By CHRIS DANIELS, Forestry writer
Fletcher Challenge Forests was bullish at its annual meeting in Auckland yesterday, announcing an after-tax profit of $7 million for the first four months of the financial year.
Presenting a confident outlook for future earnings and sales, chief executive Terry McFadgen told shareholders that Fletcher directors wanted to share the company's outstanding future with shareholders.
But Mr McFadgen seemed out of sync with chairman Sir Dryden Spring over the company's position on the Central North Island Forest Partnership - the former Fletcher/Citic joint venture that went into receivership this year.
Fletcher Forests is one of the companies bidding to buy the huge forest from the receiver.

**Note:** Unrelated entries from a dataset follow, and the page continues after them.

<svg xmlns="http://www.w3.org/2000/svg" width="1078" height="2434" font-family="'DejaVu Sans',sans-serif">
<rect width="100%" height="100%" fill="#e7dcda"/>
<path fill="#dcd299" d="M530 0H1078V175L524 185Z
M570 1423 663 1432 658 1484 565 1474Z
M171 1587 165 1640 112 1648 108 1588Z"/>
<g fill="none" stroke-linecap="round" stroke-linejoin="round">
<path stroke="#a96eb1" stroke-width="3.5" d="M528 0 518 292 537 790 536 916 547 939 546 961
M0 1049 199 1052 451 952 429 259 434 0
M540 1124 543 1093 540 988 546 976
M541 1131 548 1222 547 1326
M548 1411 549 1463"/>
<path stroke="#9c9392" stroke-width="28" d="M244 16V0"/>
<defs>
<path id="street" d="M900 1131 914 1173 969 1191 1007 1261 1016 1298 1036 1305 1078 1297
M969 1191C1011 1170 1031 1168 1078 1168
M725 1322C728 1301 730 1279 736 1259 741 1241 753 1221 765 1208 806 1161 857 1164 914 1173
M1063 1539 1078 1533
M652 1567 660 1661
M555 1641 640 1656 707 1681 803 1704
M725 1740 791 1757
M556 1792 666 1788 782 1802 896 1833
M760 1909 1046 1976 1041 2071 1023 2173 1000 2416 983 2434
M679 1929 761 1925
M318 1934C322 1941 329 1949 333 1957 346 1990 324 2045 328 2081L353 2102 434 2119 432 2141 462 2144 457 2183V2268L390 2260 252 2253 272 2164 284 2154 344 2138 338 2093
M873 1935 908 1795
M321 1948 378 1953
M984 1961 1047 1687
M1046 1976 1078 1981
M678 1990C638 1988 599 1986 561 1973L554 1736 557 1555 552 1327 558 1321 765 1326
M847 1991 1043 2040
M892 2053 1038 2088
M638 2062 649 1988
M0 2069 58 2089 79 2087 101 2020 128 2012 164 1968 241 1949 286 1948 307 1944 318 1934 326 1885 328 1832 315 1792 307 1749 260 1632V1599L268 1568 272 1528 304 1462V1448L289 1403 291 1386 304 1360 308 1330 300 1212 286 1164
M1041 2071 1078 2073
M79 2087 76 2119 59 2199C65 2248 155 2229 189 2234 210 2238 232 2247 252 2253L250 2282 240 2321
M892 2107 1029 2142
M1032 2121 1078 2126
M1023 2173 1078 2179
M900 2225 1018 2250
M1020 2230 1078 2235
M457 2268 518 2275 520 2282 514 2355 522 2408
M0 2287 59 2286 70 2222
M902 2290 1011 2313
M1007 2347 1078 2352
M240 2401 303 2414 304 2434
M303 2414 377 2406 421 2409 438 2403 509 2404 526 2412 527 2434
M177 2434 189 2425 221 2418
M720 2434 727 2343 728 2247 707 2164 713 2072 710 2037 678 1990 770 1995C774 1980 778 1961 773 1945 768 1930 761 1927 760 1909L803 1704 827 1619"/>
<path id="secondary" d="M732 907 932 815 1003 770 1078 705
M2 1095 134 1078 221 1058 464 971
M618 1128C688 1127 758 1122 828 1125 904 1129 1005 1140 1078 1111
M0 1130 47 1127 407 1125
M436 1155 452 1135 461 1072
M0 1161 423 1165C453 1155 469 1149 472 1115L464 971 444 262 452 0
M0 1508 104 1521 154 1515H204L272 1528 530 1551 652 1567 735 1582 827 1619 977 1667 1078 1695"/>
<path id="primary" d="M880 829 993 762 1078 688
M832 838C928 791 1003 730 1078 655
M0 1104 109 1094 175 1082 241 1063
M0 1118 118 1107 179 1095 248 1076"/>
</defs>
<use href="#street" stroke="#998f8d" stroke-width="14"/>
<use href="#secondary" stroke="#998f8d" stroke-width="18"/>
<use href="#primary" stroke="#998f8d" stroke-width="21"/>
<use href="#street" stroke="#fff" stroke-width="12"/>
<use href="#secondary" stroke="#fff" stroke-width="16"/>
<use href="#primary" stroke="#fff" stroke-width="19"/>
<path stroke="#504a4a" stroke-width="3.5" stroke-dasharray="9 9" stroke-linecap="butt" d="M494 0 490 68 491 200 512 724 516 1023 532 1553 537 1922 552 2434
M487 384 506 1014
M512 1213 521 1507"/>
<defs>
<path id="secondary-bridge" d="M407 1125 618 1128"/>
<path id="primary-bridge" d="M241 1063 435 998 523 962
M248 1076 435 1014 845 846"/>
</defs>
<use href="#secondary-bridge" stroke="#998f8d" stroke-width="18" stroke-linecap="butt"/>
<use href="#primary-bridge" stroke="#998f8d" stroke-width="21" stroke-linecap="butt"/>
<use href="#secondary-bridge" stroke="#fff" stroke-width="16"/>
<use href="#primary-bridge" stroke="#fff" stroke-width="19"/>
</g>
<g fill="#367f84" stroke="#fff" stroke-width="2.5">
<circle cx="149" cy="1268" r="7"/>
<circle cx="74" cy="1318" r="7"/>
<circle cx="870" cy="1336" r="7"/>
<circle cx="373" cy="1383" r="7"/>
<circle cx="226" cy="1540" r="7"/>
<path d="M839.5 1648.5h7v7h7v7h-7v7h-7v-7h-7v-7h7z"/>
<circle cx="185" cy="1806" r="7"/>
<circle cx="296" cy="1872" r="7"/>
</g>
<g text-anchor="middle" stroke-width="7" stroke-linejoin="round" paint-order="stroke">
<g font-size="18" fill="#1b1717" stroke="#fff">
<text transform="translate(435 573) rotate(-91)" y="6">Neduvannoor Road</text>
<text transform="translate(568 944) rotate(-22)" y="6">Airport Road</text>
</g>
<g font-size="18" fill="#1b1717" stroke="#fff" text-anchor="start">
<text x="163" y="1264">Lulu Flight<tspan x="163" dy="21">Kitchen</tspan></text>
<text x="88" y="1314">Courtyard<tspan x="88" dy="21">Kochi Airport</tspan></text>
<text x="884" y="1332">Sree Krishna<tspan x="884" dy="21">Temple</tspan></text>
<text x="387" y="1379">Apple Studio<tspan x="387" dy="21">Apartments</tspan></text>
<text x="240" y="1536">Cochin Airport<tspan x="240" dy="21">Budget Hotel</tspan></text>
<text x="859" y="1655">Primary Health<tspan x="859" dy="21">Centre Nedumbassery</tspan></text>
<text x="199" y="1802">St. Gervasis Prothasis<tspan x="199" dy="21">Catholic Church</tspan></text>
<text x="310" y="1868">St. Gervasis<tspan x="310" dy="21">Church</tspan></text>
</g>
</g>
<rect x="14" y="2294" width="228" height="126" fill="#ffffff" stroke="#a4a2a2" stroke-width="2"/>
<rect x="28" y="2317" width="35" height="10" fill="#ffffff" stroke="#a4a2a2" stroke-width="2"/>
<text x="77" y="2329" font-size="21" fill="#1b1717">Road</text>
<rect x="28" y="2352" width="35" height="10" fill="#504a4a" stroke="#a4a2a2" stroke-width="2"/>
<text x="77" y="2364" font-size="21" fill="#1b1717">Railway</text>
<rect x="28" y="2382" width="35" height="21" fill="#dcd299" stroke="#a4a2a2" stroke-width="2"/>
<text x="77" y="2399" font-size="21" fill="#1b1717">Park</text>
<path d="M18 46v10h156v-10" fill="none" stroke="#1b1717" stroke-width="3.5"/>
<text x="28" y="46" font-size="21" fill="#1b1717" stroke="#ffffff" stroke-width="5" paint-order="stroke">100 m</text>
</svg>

Mr McFadgen said the sales process for the CNIFP was due to be finished by early next year.
"We view the CNIFP as a desirable adjunct to our own forest, but not as something which is critical to our operations."
But towards the end of yesterday's meeting, directors asked shareholders to approve a resolution authorising the board to "continue to undertake corporate activity relating to the company's interest in the CNIFP" if a takeover offer had been made, or if they thought one was imminent.
"There is a risk that a takeover offer could impede this activity," Mr McFadgen said.
Sir Dryden said that technically the new takeovers code could prevent directors from continuing to negotiate a purchase of the CNIFP if an offer had been made.
And although his chief executive described CNIFP as "not critical", Sir Dryden added: "The board considers that the importance of the CNIFP is such that the company needs flexibility to continue to deal with the asset notwithstanding the receipt of a takeover offer."
Forests' $7 million profit announcement, which does not include foreign exchange movements and non-recurring items, came from earnings before interest and tax of $18 million between July and October.
Fletcher Forests shares closed unchanged yesterday at 27c.